5 pastry shops you must try in Fort-de-France
Whether it’s shopping, (re)discovering the architecture and monuments of the capital or finding the latest murals: walking around Fort-de-France is a real treat. Sadly, few people know how many good pastry shops there are in the city centre. And they are missing out!
We have chosen to reveal our selection of 5 must-try pastry shops when visiting downtown Fort-de-France. Stop in to one of these for breakfast, a snack or to pick up a picnic!
Man Coco: the best value
46 Rue Isambert, Fort-de-France
Man Coco is both a beautiful story and a piece of Foyalese folklore.
For more than 50 years, this kiosk at the entrance of the Grand Marché in Fort-de-France has been attracting passers-by with its windows full of goodies. Sadly you can no longer hear the eponymous Man Coco baiting customers with her famous Creole cry “Manmay la mwen pri, mwen mélé. Vini wè Man Coco, vini wey…” (come to Man Coco, come see her!). But her children continue to offer the recipes that made her famous at very affordable prices.
The flute is 0,55 €; the salted biscuits are 0,70 €; the ‘sacristain’ (a sweet, pastry twist) is 1 €, as are the cream cornet, the coconut/guava tart or the ‘amour caché’ almond cake. We are pleased to say inflation has not arrived here and Man Coco continues its mission of keeping prices low to allow a little sweetness for everyone!
Prepare for long queues. They are a testament to the reputation and quality of this place.
La Pâtisserie Suréna: the oldest
83 Rue Victor Hugo, Fort-de-France
Founded in 1906, Surena is a real institution in Martinique and still considered one of the best shops on the island for traditional pastries.
The century-old shop is the guardian of Martinique’s flagship specialities such as ‘le Robinson’ (sweet cake with banana, coconut or guava jam), ‘le pain doux’ (a simple spiced, sweet bread), ‘les bonbons chouval’ (horse-shaped biscuits) or ‘le pudding’ (bread pudding).
It has also managed to reinvent itself by launching sweet patties with new flavours such as ‘apricot-pays’ or pumpkin. They have even created ‘Le 1906’, a cake made with sweet potato and coconut jam that pays tribute to the shop’s great age.
The little extra: the Suréna patisserie delivers throughout Martinique but also in France. A shop has even recently opened in the 20th district of Paris.
The little extra-extra: the establishment is part of the gourmet tours offered by Tété Dwèt! This is an opportunity to learn more about its history and to taste its specialities.
La Pâtisserie du Boulevard : the most eclectic
23 Boulevard Général de Gaulle, Fort-de-France
Be prepared for long queues at this other well known address. You’ll see customers leaving with the brand’s signature pink wrappers.
La Pâtisserie du Boulevard combines traditional creations with more modern products.
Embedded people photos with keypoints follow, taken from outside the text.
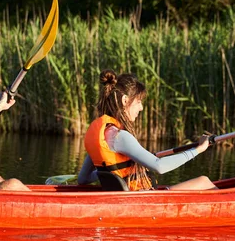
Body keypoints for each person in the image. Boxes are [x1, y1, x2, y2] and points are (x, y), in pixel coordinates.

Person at [78, 69, 217, 191]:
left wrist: (110, 170)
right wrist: (198, 149)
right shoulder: (120, 137)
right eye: (138, 101)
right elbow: (160, 166)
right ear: (125, 100)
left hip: (130, 198)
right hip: (142, 200)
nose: (141, 107)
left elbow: (82, 179)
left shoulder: (101, 136)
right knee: (204, 182)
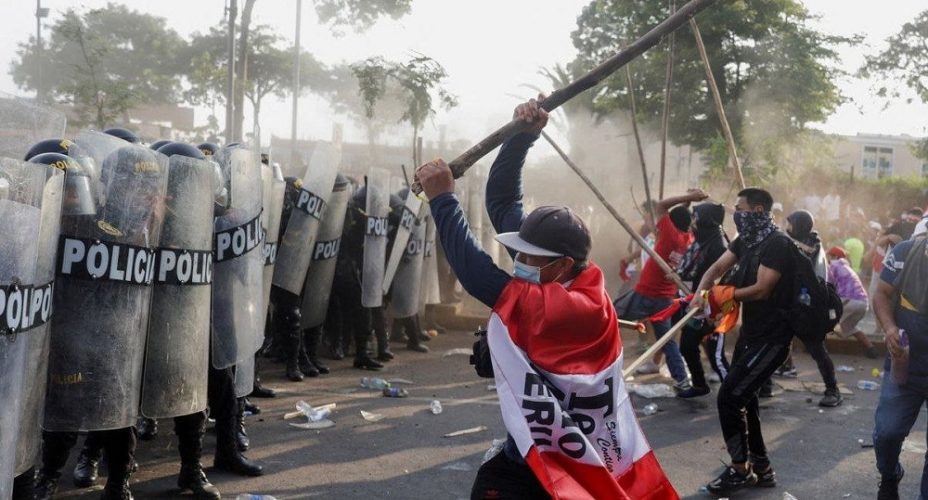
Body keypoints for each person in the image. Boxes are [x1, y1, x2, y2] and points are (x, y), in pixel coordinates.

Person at [417, 95, 676, 499]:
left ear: (562, 264)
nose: (518, 261)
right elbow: (502, 203)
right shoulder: (567, 276)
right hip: (540, 443)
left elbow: (476, 274)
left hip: (563, 459)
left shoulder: (571, 308)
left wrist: (443, 200)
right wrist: (522, 137)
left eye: (526, 256)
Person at [692, 188, 796, 495]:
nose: (735, 214)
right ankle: (762, 468)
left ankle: (740, 470)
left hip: (774, 339)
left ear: (757, 209)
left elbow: (762, 289)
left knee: (729, 397)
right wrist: (700, 295)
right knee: (746, 401)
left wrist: (725, 295)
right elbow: (716, 269)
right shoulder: (746, 239)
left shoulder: (777, 243)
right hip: (751, 336)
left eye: (740, 208)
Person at [616, 189, 706, 390]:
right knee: (667, 340)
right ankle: (682, 379)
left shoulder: (669, 234)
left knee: (608, 317)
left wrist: (689, 198)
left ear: (670, 223)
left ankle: (599, 362)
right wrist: (687, 204)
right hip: (665, 298)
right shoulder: (688, 239)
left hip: (646, 292)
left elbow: (661, 205)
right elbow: (675, 216)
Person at [871, 230, 928, 499]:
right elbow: (881, 294)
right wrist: (890, 328)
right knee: (887, 433)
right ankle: (890, 474)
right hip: (906, 365)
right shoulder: (905, 252)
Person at [773, 210, 842, 408]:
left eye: (790, 224)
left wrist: (782, 238)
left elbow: (804, 257)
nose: (788, 228)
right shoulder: (795, 243)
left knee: (817, 350)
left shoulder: (812, 245)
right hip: (791, 305)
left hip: (809, 308)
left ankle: (833, 390)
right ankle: (765, 385)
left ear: (800, 226)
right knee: (774, 344)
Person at [676, 202, 730, 398]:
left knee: (716, 357)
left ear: (706, 221)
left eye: (696, 218)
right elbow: (692, 271)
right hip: (696, 307)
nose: (693, 223)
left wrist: (715, 312)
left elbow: (724, 282)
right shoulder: (700, 243)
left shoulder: (719, 248)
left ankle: (736, 393)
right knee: (687, 345)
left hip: (713, 309)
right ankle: (699, 385)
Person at [827, 246, 878, 358]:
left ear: (834, 256)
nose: (827, 259)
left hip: (848, 300)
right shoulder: (848, 268)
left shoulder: (833, 265)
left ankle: (818, 348)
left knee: (827, 316)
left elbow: (827, 286)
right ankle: (871, 348)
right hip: (863, 303)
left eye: (829, 256)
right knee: (849, 328)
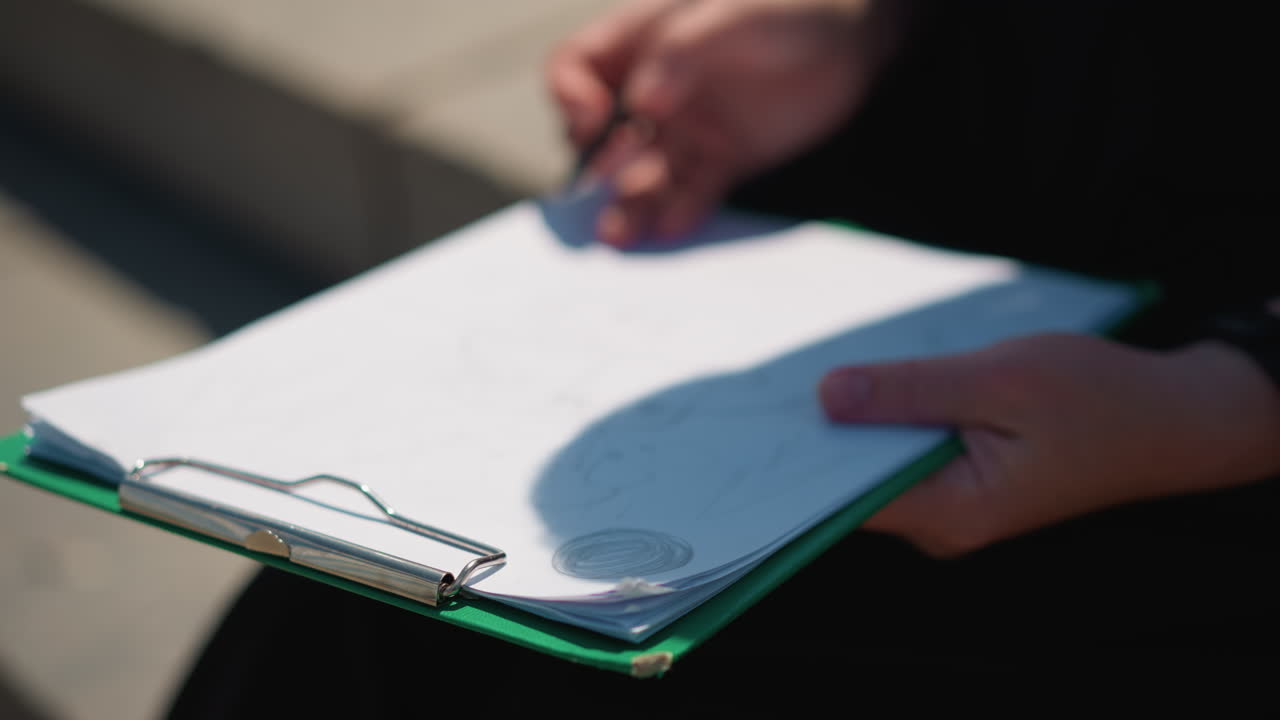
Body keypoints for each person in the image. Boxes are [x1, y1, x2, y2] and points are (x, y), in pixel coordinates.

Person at [167, 2, 1280, 715]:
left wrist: (1236, 400)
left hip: (1207, 422)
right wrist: (863, 25)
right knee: (359, 598)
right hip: (1003, 161)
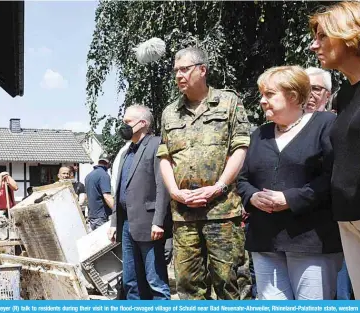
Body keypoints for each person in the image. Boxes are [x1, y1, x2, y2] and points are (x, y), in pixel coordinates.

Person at [236, 65, 342, 300]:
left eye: (269, 94)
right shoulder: (259, 134)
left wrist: (290, 199)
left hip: (311, 242)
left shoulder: (325, 125)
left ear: (293, 96)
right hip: (265, 241)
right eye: (261, 95)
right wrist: (252, 197)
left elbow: (332, 176)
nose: (262, 101)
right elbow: (242, 179)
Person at [158, 46, 251, 300]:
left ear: (202, 70)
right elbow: (165, 157)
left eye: (185, 69)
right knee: (188, 284)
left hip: (221, 211)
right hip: (184, 213)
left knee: (229, 282)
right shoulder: (169, 112)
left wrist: (219, 186)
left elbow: (239, 148)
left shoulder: (229, 102)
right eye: (175, 70)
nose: (178, 75)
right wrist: (176, 193)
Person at [310, 2, 360, 299]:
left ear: (349, 33)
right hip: (348, 218)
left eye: (322, 36)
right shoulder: (344, 95)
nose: (313, 45)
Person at [108, 105, 171, 300]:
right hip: (127, 225)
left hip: (149, 225)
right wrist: (113, 222)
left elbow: (163, 187)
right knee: (130, 282)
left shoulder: (156, 145)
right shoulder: (127, 151)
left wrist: (158, 221)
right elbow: (119, 189)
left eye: (128, 122)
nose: (123, 126)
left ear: (143, 123)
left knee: (155, 282)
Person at [84, 155, 114, 230]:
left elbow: (87, 196)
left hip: (92, 216)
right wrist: (116, 211)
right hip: (101, 216)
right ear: (109, 163)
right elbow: (107, 196)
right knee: (103, 240)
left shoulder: (89, 176)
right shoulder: (104, 175)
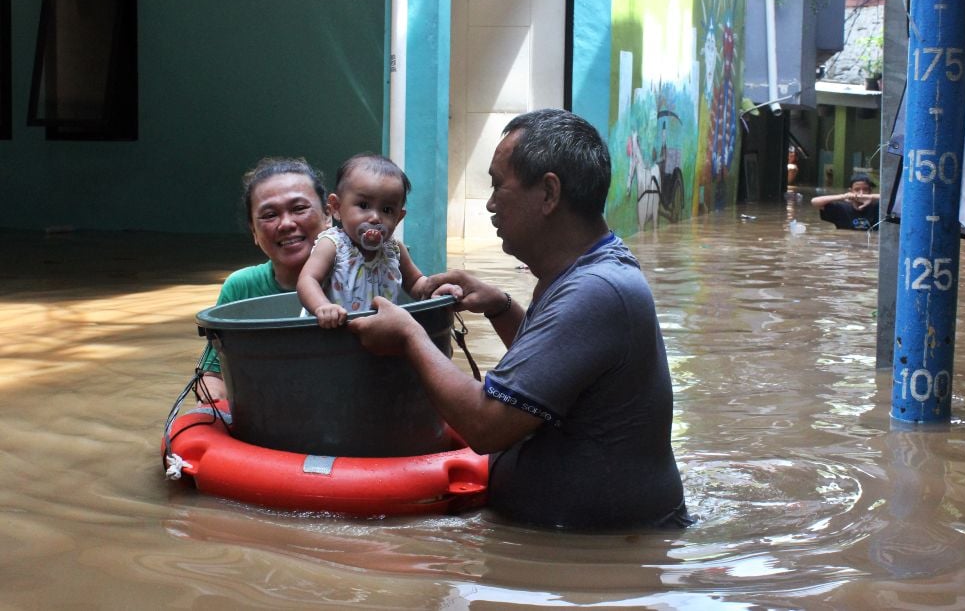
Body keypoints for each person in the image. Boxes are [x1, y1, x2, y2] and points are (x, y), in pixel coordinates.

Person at [348, 109, 691, 531]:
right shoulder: (590, 270)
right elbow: (558, 372)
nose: (490, 204)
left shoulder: (595, 290)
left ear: (548, 193)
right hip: (579, 547)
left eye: (498, 185)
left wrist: (409, 335)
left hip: (592, 565)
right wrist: (501, 308)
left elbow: (486, 424)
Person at [198, 156, 331, 402]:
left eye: (299, 208)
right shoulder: (242, 288)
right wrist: (212, 405)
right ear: (254, 233)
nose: (286, 224)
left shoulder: (363, 277)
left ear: (328, 214)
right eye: (269, 215)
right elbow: (214, 375)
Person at [297, 153, 429, 327]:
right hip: (331, 334)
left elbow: (415, 283)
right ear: (337, 207)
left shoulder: (394, 249)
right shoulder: (333, 245)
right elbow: (308, 280)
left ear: (398, 218)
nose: (375, 218)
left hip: (380, 335)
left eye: (387, 210)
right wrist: (322, 306)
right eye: (364, 205)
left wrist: (435, 289)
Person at [810, 172, 881, 230]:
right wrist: (843, 196)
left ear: (870, 191)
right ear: (851, 191)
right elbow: (814, 202)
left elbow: (890, 200)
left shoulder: (878, 208)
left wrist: (870, 197)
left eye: (865, 190)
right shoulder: (841, 209)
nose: (861, 194)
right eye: (857, 190)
You will be spoilt for choice with ‘brioche pains au chocolat’ and ‘pain au beurre’, as well as the ‘Magnum’, a unique creation based on a peanut brittle, soft homemade praline biscuit, Martinique vanilla mousse and Magnum icing.
Au Lèche-Doigts: the most popular
80, avenue Jean Jaurès, Terres Sainville, Fort-de-France
The Lèche-Doigts has two outlets in Fort-de-France: one in Montgérald, the other in Terres Sainville. It is the latter that we will focus on for the purposes of this article. This emblematic address is in the heart of a popular district. You will find fruit tarts, cream cones and mille-feuilles.
People also come to the Lèche-Doigts for special orders of ‘pain au beurre’ or cakes for special occasions.
La Pâtisserie Héry: the most creative
136 rue Victor Hugo, Fort-de-France
Created by a duo of young and dynamic Martiniqueans, the Héry patisserie does not yet have a physical shop, but we are waiting for it! The promise is simple: fine creations with local flavours.
The pastry chef, Antoine-Hery Charles-Alfred, is a graduate of the Ferrandi school. He concocts his own unique recipes such as ‘Mazurka’ which combines roasted pineapple, passionfruit cream and lime zest, ‘Communion’ which plays on the nostalgia of ‘first communion chocolate’, a typical Martinique speciality, or ‘Crusoe’, which revisits the traditional ‘Robinson’ in a more refined version.
If you can’t wait for the official opening, they are taking orders.
Bonus - Thony's Pastry: the new kid on the block
24, rue Lamartine, Fort-de-France
Only just opened in July 2022, it’s not yet a Martinique favourite but it is a real gamble for the founder who chose to set up his shop in the city centre.
With this article, we are hoping to give it a boost! We went to give it a test and tried ‘pommes-cannelles’, pépitos, pains aux raisins and ‘pains aux saucisses’.
But the real speciality of Thony’s Pastry? The brioche!